23. A process for preparing an injectable dosage comprising dissolving the lyophilized pharmaceutical composition as defined in claim 2 in water.

24. A process for preparing an injectable dosage comprising dissolving the lyophilized pharmaceutical composition as defined in claim 3 in water.

25. The process as claimed in claim 7 wherein the pharmaceutical composition contains at least 2 parts of lactose, galactose, trehalose or a combination thereof for one part of rabeprazole.

26. The process as claimed in claim 7 wherein said removing any particulates comprises filtering.

27. The process as claimed in claim 8 wherein said removing any particulates comprises filtering.

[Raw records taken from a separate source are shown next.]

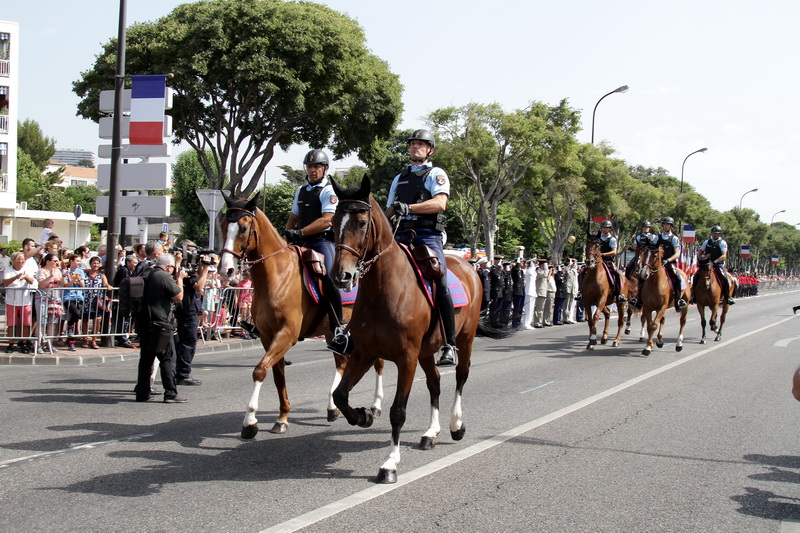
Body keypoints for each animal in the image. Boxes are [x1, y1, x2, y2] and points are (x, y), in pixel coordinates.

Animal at [217, 193, 382, 438]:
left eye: (244, 228)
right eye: (222, 225)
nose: (225, 270)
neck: (277, 275)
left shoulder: (286, 334)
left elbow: (259, 370)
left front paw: (250, 422)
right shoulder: (267, 336)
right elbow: (277, 376)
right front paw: (282, 417)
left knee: (378, 362)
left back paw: (376, 405)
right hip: (332, 332)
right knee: (342, 363)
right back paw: (332, 408)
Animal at [326, 175, 506, 482]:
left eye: (361, 222)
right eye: (334, 220)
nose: (342, 276)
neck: (382, 290)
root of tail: (469, 266)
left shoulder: (406, 358)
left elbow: (398, 411)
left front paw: (390, 463)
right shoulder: (364, 353)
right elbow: (340, 395)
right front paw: (363, 415)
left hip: (464, 340)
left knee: (460, 376)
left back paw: (456, 425)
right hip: (425, 352)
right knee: (435, 382)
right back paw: (430, 433)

28. The process as claimed in claim 7 wherein lyophilization comprises primary drying at a product temperature below -10.degree. C. and secondary drying at a temperature below 25.degree. C.

29. The process as claimed in claim 8 wherein lyophilization comprises primary drying at a product temperature below -10.degree. C. and secondary drying at a temperature below 25.degree. C.